Saved data entries:
• • • • •
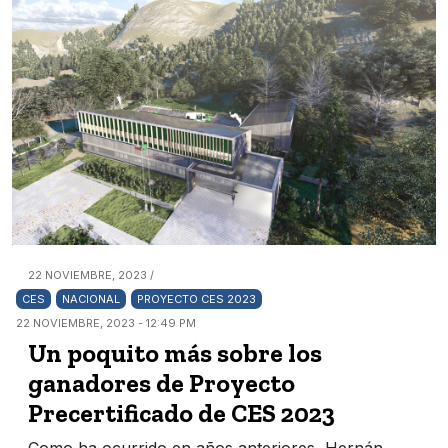
22 NOVIEMBRE, 2023 /
CES
NACIONAL
PROYECTO CES 2023
22 NOVIEMBRE, 2023 - 12:49 PM
Un poquito más sobre los
ganadores de Proyecto
Precertificado de CES 2023
Como ha ocurrido en años anteriores, Hernán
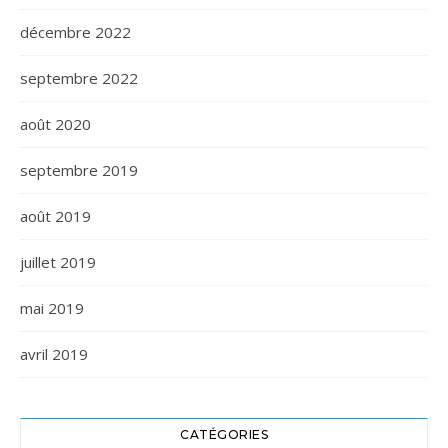
décembre 2022
septembre 2022
août 2020
septembre 2019
août 2019
juillet 2019
mai 2019
avril 2019
CATÉGORIES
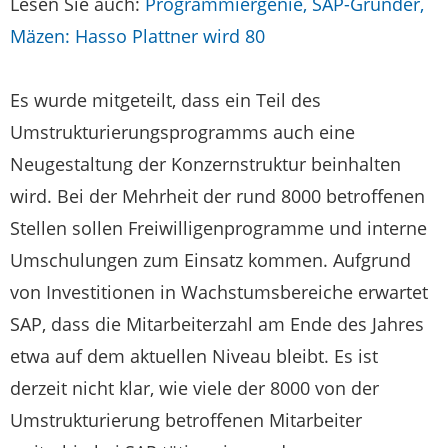
Lesen Sie auch:
Programmiergenie, SAP-Gründer,
Mäzen: Hasso Plattner wird 80
Es wurde mitgeteilt, dass ein Teil des
Umstrukturierungsprogramms auch eine
Neugestaltung der Konzernstruktur beinhalten
wird. Bei der Mehrheit der rund 8000 betroffenen
Stellen sollen Freiwilligenprogramme und interne
Umschulungen zum Einsatz kommen. Aufgrund
von Investitionen in Wachstumsbereiche erwartet
SAP, dass die Mitarbeiterzahl am Ende des Jahres
etwa auf dem aktuellen Niveau bleibt. Es ist
derzeit nicht klar, wie viele der 8000 von der
Umstrukturierung betroffenen Mitarbeiter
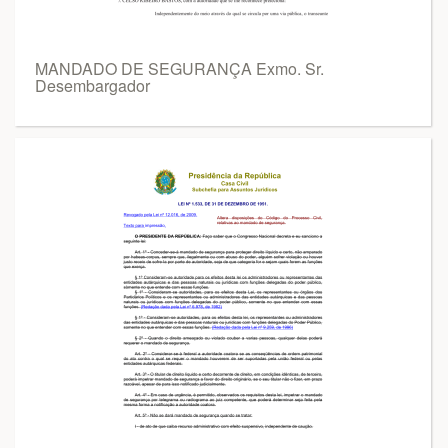
MANDADO DE SEGURANÇA Exmo. Sr.
Desembargador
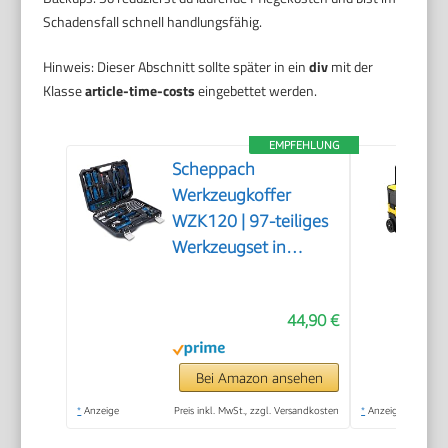
Schadensfall schnell handlungsfähig.
Hinweis: Dieser Abschnitt sollte später in ein
div
mit der
Klasse
article-time-costs
eingebettet werden.
EMPFEHLUNG
Scheppach
Werkzeugkoffer
WZK120 | 97-teiliges
Werkzeugset in
stabilem
Kunststoffkoffer |
44,90 €
Werkzeuge mit
gummiertem Griff |
Biteinsätze,
Bei Amazon ansehen
Schraubendreher,
*
Anzeige
Preis inkl. MwSt., zzgl. Versandkosten
*
Anzeige
Sechskant-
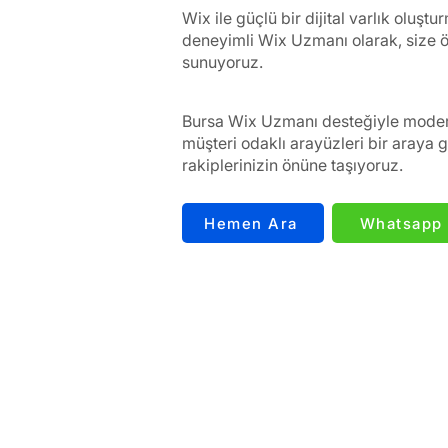
Wix ile güçlü bir dijital varlık oluşt
deneyimli Wix Uzmanı olarak, size öze
sunuyoruz.
Bursa Wix Uzmanı desteğiyle mode
müşteri odaklı arayüzleri bir araya ge
rakiplerinizin önüne taşıyoruz.
Hemen Ara
Whatsapp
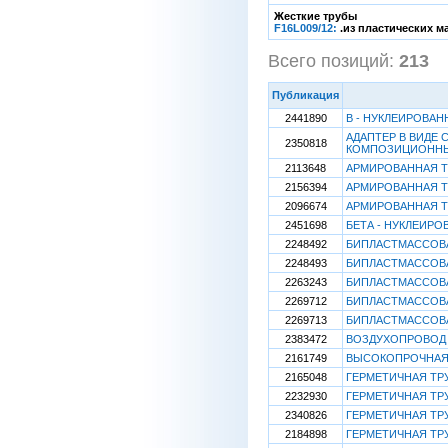
Жесткие трубы
F16L009/12:
.из пластических 
Всего позиций:
213
[
Публикация
2441890
B - НУКЛЕИРОВА
АДАПТЕР В ВИДЕ
2350818
КОМПОЗИЦИОННЫ
2113648
АРМИРОВАННАЯ Т
2156394
АРМИРОВАННАЯ Т
2096674
АРМИРОВАННАЯ Т
2451698
БЕТА - НУКЛЕИР
2248492
БИПЛАСТМАССОВА
2248493
БИПЛАСТМАССОВА
2263243
БИПЛАСТМАССОВА
2269712
БИПЛАСТМАССОВА
2269713
БИПЛАСТМАССОВА
2383472
ВОЗДУХОПРОВОД 
2161749
ВЫСОКОПРОЧНАЯ 
2165048
ГЕРМЕТИЧНАЯ ТРУ
2232930
ГЕРМЕТИЧНАЯ ТРУ
2340826
ГЕРМЕТИЧНАЯ ТРУ
2184898
ГЕРМЕТИЧНАЯ ТРУ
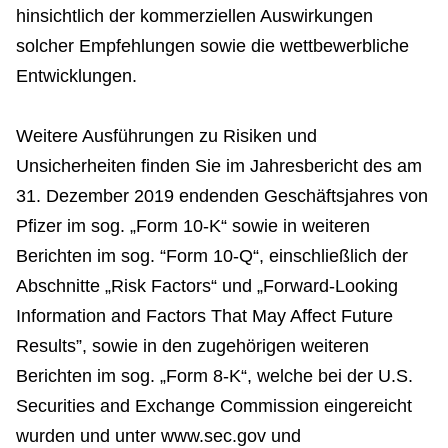
hinsichtlich der kommerziellen Auswirkungen
solcher Empfehlungen sowie die wettbewerbliche
Entwicklungen.
Weitere Ausführungen zu Risiken und
Unsicherheiten finden Sie im Jahresbericht des am
31. Dezember 2019 endenden Geschäftsjahres von
Pfizer im sog. „Form 10-K“ sowie in weiteren
Berichten im sog. “Form 10-Q“, einschließlich der
Abschnitte „Risk Factors“ und „Forward-Looking
Information and Factors That May Affect Future
Results”, sowie in den zugehörigen weiteren
Berichten im sog. „Form 8-K“, welche bei der U.S.
Securities and Exchange Commission eingereicht
wurden und unter www.sec.gov und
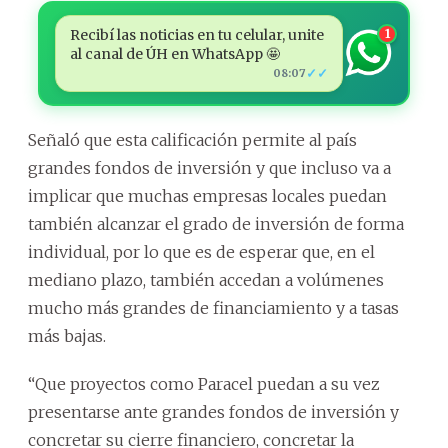
Recibí las noticias en tu celular, unite
1
al canal de ÚH en WhatsApp 🤩
✓✓
08:07
Señaló que esta calificación permite al país
grandes fondos de inversión y que incluso va a
implicar que muchas empresas locales puedan
también alcanzar el grado de inversión de forma
individual, por lo que es de esperar que, en el
mediano plazo, también accedan a volúmenes
mucho más grandes de financiamiento y a tasas
más bajas.
“Que proyectos como Paracel puedan a su vez
presentarse ante grandes fondos de inversión y
concretar su cierre financiero, concretar la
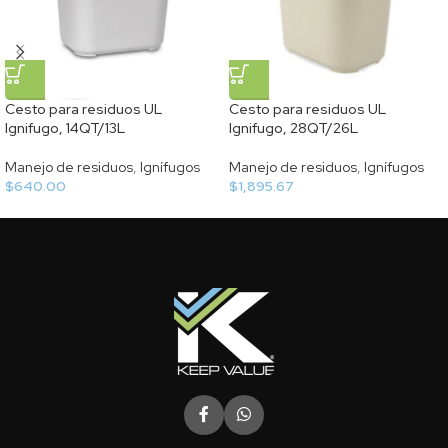
Cesto para residuos UL
Cesto para residuos UL
Ignifugo, 14QT/13L
Ignifugo, 28QT/26L
Manejo de residuos
,
Ignífugos
Manejo de residuos
,
Ignífugos
$
640.00
$
1,895.67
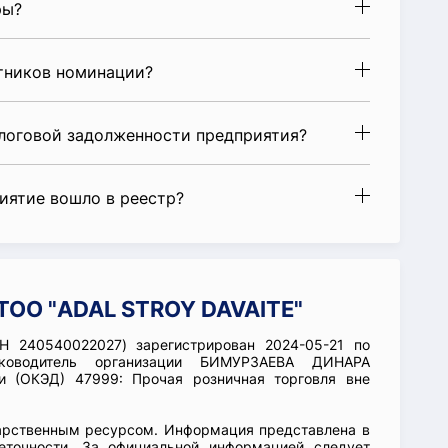
ры?
стников номинации?
алоговой задолженности предприятия?
риятие вошло в реестр?
ТОО "ADAL STROY DAVAITE"
Н 240540022027) зарегистрирован 2024-05-21 по
ководитель организации БИМУРЗАЕВА ДИНАРА
 (ОКЭД) 47999: Прочая розничная торговля вне
арственным ресурсом. Информация представлена в
еточности. За официальной информацией следует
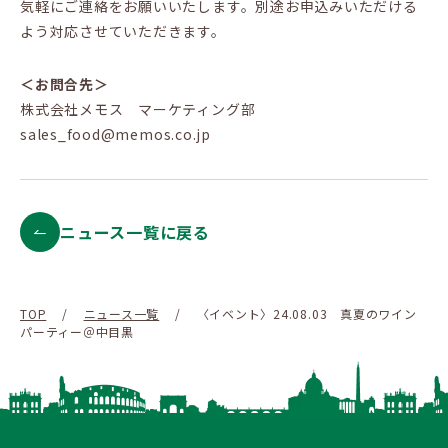
気軽にご連絡をお願いいたします。別途お申込みいただける
よう対応させていただきます。
＜お問合先＞
株式会社メモス マーケティング部
sales_food@memos.co.jp
ニュース一覧に戻る
TOP
/
ニュース一覧
/
〈イベント〉24.08.03 真夏のワイン
パーティー＠中目黒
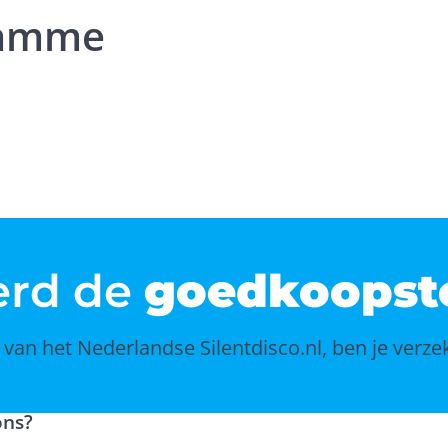
 Damme
erd de
goedkoopst
an het Nederlandse Silentdisco.nl, ben je verzek
ons?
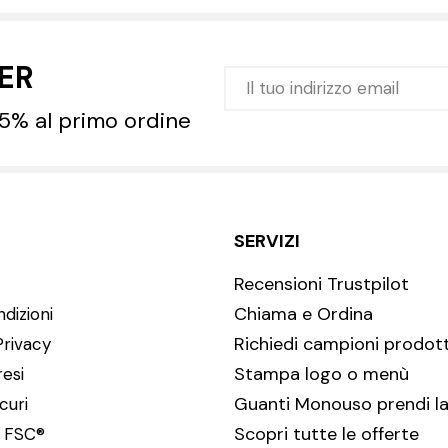
TER
 5% al primo ordine
SERVIZI
Recensioni Trustpilot
Chiama e Ordina
dizioni
Richiedi campioni prodott
Privacy
Stampa logo o menù
resi
Guanti Monouso prendi la
curi
Scopri tutte le offerte
i FSC®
• • • • •
### TASK INSTRUCTIONS
Go through the data and show each line that holds "puedan".

### OUTPUT
implicar que muchas empresas locales puedan
“Que proyectos como Paracel puedan a su vez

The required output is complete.